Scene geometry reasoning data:
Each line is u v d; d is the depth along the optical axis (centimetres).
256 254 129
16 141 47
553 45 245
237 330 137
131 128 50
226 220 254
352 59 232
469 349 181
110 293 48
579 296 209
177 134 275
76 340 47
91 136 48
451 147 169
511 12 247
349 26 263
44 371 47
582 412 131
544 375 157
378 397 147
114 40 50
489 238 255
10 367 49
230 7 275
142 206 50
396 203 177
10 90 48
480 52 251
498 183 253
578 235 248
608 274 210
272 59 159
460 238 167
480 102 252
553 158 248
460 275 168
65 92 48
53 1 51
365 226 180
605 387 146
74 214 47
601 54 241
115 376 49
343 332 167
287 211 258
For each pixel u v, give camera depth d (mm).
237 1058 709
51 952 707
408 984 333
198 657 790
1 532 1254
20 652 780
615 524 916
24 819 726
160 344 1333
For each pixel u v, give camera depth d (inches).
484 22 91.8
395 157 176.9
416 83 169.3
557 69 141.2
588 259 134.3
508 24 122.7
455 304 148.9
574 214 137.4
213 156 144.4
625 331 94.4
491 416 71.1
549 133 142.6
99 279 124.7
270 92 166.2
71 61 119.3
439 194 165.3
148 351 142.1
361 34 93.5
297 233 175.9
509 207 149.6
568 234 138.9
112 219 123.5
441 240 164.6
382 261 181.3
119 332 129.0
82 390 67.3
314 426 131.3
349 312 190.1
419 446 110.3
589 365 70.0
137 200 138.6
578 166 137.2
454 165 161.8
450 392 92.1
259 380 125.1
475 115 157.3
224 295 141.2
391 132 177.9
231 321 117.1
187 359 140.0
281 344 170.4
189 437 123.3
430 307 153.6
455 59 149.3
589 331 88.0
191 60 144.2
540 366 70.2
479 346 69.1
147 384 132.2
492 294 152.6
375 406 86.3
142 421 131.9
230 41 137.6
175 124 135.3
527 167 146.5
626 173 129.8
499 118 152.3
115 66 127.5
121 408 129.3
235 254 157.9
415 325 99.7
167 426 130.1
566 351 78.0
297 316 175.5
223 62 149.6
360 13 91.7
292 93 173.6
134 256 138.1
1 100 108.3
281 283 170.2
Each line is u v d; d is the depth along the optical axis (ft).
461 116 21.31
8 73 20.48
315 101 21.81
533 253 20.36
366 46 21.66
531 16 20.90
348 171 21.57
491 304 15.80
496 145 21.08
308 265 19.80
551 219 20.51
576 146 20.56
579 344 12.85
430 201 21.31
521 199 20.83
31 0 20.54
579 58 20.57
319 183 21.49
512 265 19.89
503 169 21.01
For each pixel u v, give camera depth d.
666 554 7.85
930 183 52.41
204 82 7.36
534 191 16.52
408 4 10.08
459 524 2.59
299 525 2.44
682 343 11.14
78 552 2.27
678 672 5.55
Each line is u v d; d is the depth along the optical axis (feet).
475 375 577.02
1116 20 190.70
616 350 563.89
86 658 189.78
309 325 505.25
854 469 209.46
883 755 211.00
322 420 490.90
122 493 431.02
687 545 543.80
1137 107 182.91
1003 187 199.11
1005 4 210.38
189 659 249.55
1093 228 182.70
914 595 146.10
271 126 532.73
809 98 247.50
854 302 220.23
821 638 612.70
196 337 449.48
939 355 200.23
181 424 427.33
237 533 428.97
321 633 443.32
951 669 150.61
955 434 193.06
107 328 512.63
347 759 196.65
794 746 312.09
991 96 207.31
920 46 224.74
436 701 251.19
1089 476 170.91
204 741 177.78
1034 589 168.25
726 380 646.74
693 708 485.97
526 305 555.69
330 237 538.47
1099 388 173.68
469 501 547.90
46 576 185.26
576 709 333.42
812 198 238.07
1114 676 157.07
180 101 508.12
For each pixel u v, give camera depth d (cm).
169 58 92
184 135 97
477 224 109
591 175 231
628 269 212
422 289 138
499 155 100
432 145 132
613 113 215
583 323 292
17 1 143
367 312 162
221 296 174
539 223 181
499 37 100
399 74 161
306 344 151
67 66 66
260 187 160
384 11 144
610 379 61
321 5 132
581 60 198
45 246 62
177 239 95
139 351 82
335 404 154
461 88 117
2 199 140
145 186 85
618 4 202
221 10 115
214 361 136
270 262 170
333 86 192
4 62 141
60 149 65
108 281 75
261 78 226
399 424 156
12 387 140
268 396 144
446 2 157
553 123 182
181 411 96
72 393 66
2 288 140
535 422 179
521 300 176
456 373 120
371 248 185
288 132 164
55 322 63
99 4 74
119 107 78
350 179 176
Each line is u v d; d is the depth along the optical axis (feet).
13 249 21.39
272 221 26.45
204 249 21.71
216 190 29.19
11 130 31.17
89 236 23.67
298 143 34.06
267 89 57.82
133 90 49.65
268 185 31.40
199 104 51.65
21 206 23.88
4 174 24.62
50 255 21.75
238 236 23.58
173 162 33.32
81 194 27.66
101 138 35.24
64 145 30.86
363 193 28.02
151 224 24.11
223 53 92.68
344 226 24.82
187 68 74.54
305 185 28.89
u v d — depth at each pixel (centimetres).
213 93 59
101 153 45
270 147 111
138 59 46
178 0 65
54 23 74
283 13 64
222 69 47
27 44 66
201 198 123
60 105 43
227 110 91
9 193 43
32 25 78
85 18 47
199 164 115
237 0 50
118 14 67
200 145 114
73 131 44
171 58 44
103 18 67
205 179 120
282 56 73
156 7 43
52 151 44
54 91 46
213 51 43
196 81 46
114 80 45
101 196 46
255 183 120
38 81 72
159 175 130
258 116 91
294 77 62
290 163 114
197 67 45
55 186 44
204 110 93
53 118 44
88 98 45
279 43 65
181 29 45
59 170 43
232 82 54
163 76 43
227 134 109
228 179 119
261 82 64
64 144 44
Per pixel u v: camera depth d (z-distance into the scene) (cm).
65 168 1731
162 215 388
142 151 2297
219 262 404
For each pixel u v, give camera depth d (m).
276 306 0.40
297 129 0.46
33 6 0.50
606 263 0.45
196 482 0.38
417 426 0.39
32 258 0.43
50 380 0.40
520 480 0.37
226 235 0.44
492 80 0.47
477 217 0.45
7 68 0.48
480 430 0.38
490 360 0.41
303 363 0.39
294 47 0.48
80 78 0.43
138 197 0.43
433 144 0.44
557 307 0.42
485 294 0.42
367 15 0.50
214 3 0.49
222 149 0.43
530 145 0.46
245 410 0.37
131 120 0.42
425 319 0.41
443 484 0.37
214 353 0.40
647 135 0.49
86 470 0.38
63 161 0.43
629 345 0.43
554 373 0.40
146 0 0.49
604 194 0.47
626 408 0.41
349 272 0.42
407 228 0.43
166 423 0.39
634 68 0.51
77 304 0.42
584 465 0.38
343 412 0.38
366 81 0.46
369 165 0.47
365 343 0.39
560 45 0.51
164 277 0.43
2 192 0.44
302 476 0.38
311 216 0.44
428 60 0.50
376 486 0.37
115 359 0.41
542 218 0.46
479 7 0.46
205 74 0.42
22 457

▸ Task brief: Across the data, find each line that has "camera" in it and copy that line.

▸ Response to this task:
For each pixel u v, give camera depth d (mm).
For each pixel u v, give camera depth d (inches).
For each pixel u v, give camera depth d.
For each pixel u v, give camera depth d (cm).
Per pixel u v: camera depth d (z-distance into the scene) (cm).
For each pixel u v, give camera depth d (m).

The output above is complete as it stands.